The family finds out no one really wanted to go to Abilene. While Harvey used the Abilene paradox within the context of business decision making, I think it can be applied on larger scales to any group--like, say, the Obama administration, Media, ReidPelosiCongress, and the Democrats generally.
Ace has mentioned "preference cascade" on a few occasions. Here, he calls it a pet obsession, introduced to him by Instapundit. From that article:
This illustrates, in a mild way, the reason why totalitarian regimes collapse so suddenly. . . . Such regimes have little legitimacy, but they spend a lot of effort making sure that citizens don't realize the extent to which their fellow-citizens dislike the regime. If the secret police and the censors are doing their job, 99% of the populace can hate the regime and be ready to revolt against it - but no revolt will occur because no one realizes that everyone else feels the same way.
This works until something breaks the spell, and the discontented realize that their feelings are widely shared, at which point the collapse of the regime may seem very sudden to outside observers - or even to the citizens themselves. Claims after the fact that many people who seemed like loyal apparatchiks really loathed the regime are often self-serving, of course. But they're also often true: Even if one loathes the regime, few people have the force of will to stage one-man revolutions, and when preferences are sufficiently falsified, each dissident may feel that he or she is the only one, or at least part of a minority too small to make any difference.

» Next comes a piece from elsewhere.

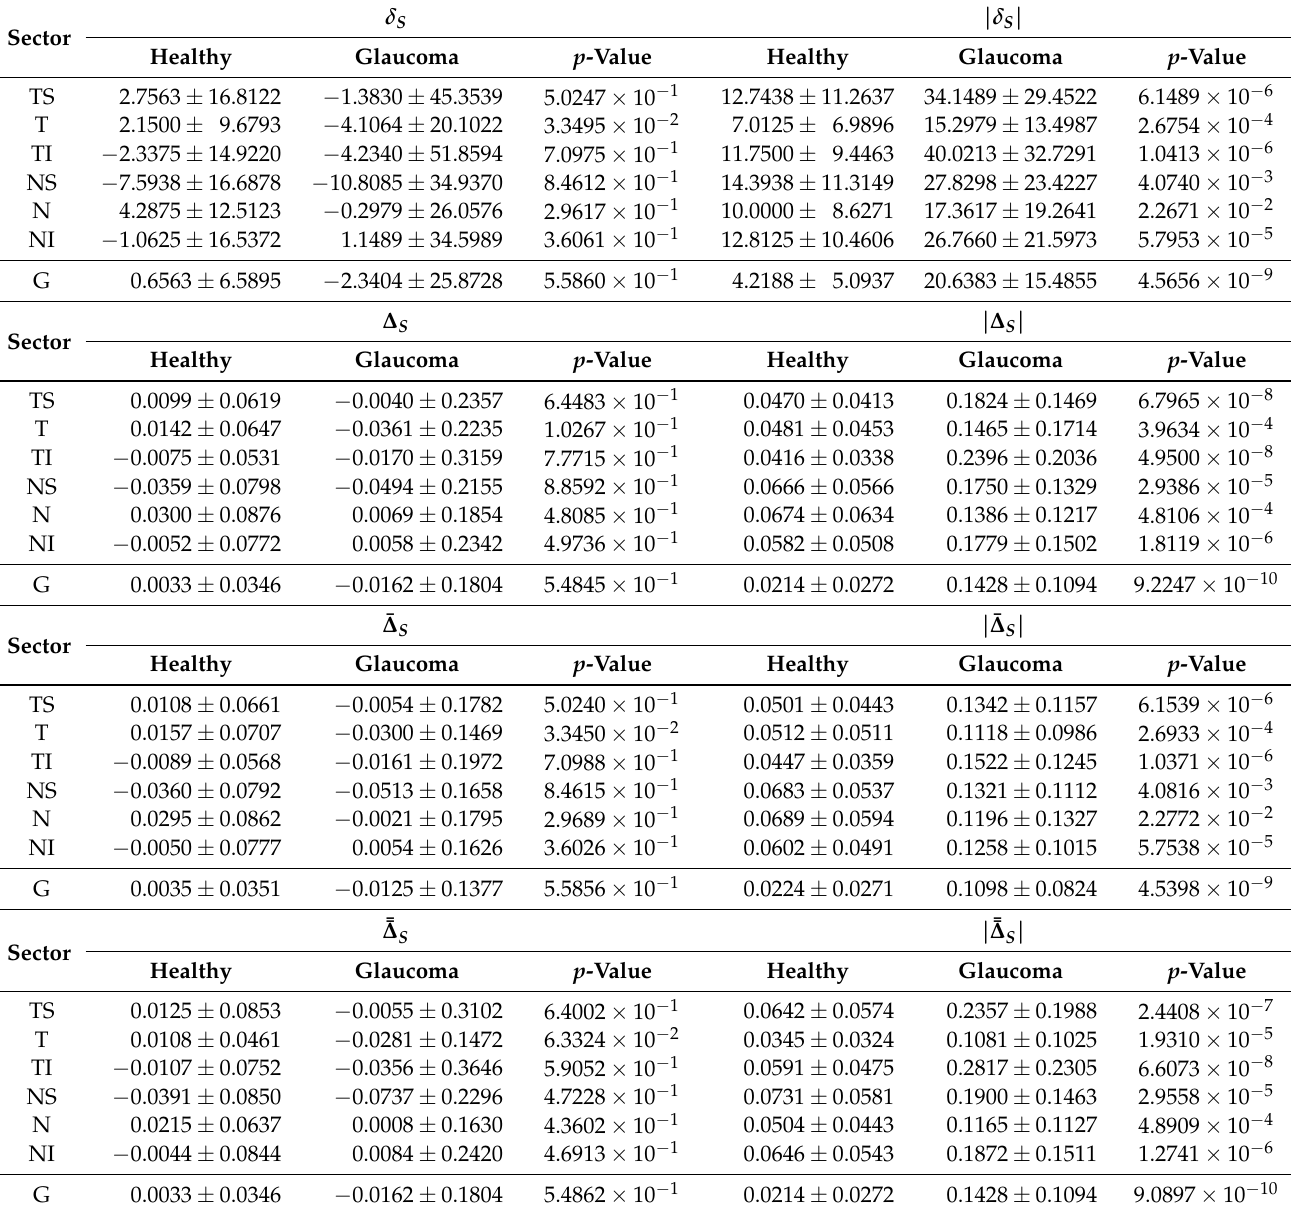
Table 4. Statistical characterization of the asymmetry metrics proposed for RNFL thickness. Mean value, standard deviation and p -value of each metric for the two subsets of healthy and glau- coma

"Until something breaks the spell." The spell, I would assert, is the Abilene paradox. In fact, the two appear to be parts of the same creature at different points in its evolution. A preference cascade occurs when an Abilene paradox breaks down. And, while every preference cascade would necessarily involve an Abilene paradox, the Abilene paradox can exist alone and undiscovered.
I think the Democrat Abilene paradox is just beginning to break down, with people like Mort Zuckerman beginning to speak out. (Note that Republican--out group--opposition did nothing to sway these people.) Democrats are starting to realize most individuals did not want to go this far--to Abilene, as it were--with change. I wonder if any of them will be relieved the ride is over.